For large‑scale e‑commerce systems a hybrid architecture is common:

"""
Typical e‑commerce stack:
1. PostgreSQL – core business data (users, orders, products)
2. Redis – shopping‑cart, session cache, hot data
3. MongoDB – user‑behavior logs, product reviews
4. Neo4j – recommendation graph
"""

A concrete login workflow demonstrates how to orchestrate Redis, PostgreSQL, and MongoDB together:

def user_login(user_id, password):
    # 1. Check Redis cache for an existing session
    cached = redis_client.get(f"session:{user_id}")
    if cached:
        return json.loads(cached)
    # 2. Verify credentials in PostgreSQL
    user = postgres_query(
        "SELECT * FROM users WHERE id = %s AND password_hash = %s",
        (user_id, hash_password(password))
    )
    if not user:
        return None
    # 3. Log the login event to MongoDB
    mongo_collection.insert_one({
        "user_id": user_id,
        "action": "login",
        "timestamp": datetime.now(),
        "ip": get_client_ip()
    })
    # 4. Populate Redis session (1‑hour TTL)
    session_data = {"user_id": user_id, "name": user["name"], "permissions": user["permissions"]}
    redis_client.setex(f"session:{user_id}", 3600, json.dumps(session_data))
    # 5. Optionally fetch personalized recommendations from Neo4j
    recommendations = neo4j_get_recommendations(user_id)
    return {**session_data, "recommendations": recommendations}

6. Quick Reference Matrix

Small / prototype : SQLite – zero‑config, file‑based.

Typical web applications : PostgreSQL – rich feature set, strong consistency.

Rapid iteration / flexible schema : MongoDB – schema‑less JSON documents.

High‑throughput caching : Redis – in‑memory speed.

Complex relationship analysis : Neo4j – graph‑centric queries.

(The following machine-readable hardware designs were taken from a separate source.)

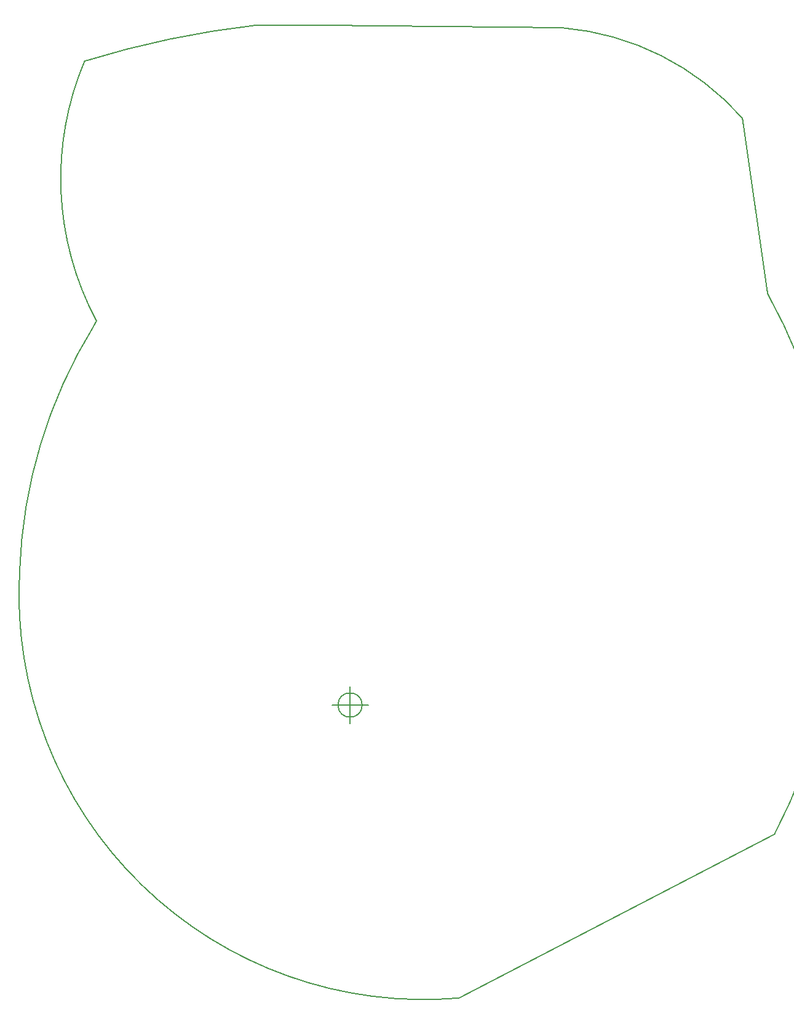
<source format=gbr>
G04 #@! TF.GenerationSoftware,KiCad,Pcbnew,(5.1.5)-3*
G04 #@! TF.CreationDate,2021-10-20T23:00:28+02:00*
G04 #@! TF.ProjectId,WFP_v2_0,5746505f-7632-45f3-902e-6b696361645f,v 0.2*
G04 #@! TF.SameCoordinates,Original*
G04 #@! TF.FileFunction,Profile,NP*
%FSLAX46Y46*%
G04 Gerber Fmt 4.6, Leading zero omitted, Abs format (unit mm)*
G04 Created by KiCad (PCBNEW (5.1.5)-3) date 2021-10-20 23:00:28*
%MOMM*%
%LPD*%
G04 APERTURE LIST*
%ADD10C,0.200000*%
%ADD11C,0.150000*%
G04 APERTURE END LIST*
D10*
X83820000Y-37338000D02*
X116916486Y-37699015D01*
D11*
X89296666Y-130810000D02*
G75*
G03X89296666Y-130810000I-1666666J0D01*
G01*
X85130000Y-130810000D02*
X90130000Y-130810000D01*
X87630000Y-128310000D02*
X87630000Y-133310000D01*
D10*
X42143068Y-112403190D02*
G75*
G02X52315000Y-78748600I68548884J-2354056D01*
G01*
X51082554Y-42275800D02*
G75*
G02X74676000Y-37338000I38105344J-123237098D01*
G01*
X102618473Y-171097431D02*
X146050000Y-148590000D01*
X52704807Y-77952703D02*
G75*
G02X51082554Y-42275800I36449192J19532704D01*
G01*
X102618473Y-171097431D02*
G75*
G02X42143068Y-112403190I-4828473J55527431D01*
G01*
X74676000Y-37338000D02*
X83820000Y-37338000D01*
X116916486Y-37699014D02*
G75*
G02X141596000Y-50072000I-3155188J-37093158D01*
G01*
X52315000Y-78748600D02*
X52704808Y-77952703D01*
X141596000Y-50072000D02*
X145079719Y-74184621D01*
X145079719Y-74184621D02*
G75*
G02X146050000Y-148590000I-68440123J-38101507D01*
G01*
M02*

</source>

AWS‑centric stack : DynamoDB (+ Aurora if relational features needed).

7. Next Steps

Beginners : start with PostgreSQL + Redis; they cover >90 % of use‑cases.

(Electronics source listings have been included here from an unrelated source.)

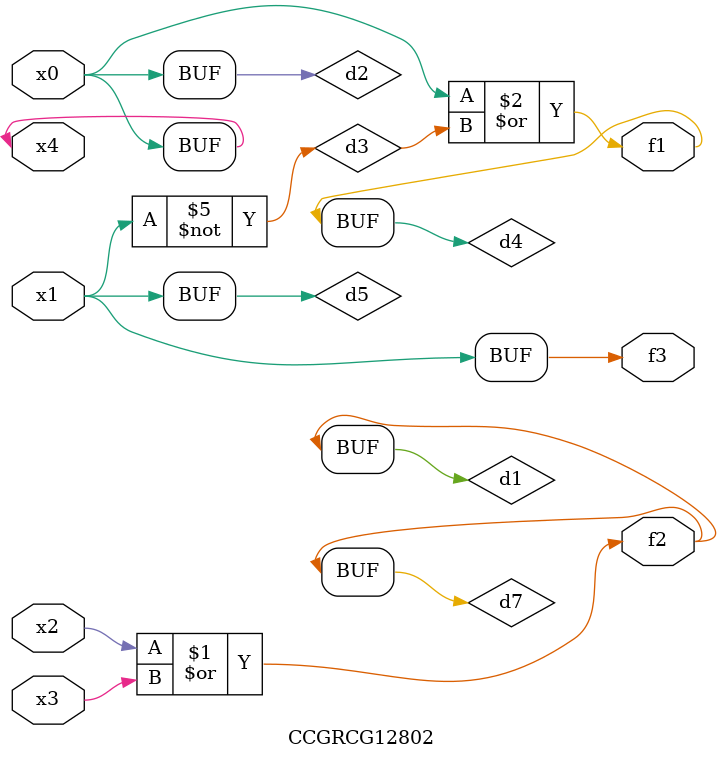
<source format=v>
module CCGRCG12802(
	input x0, x1, x2, x3, x4,
	output f1, f2, f3
);

	wire d1, d2, d3, d4, d5, d6, d7;

	or (d1, x2, x3);
	buf (d2, x0, x4);
	not (d3, x1);
	or (d4, d2, d3);
	not (d5, d3);
	nand (d6, d1, d3);
	or (d7, d1);
	assign f1 = d4;
	assign f2 = d7;
	assign f3 = d5;
endmodule

</source>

Intermediate : add MongoDB or Neo4j based on specific data‑model needs.

Production : implement backup, monitoring, and performance tuning; consider vector‑search capabilities when building AI‑enhanced features.

By following the comparative analysis, code examples, and decision guidance in this guide, you can select a database that aligns with your project's functional and operational requirements.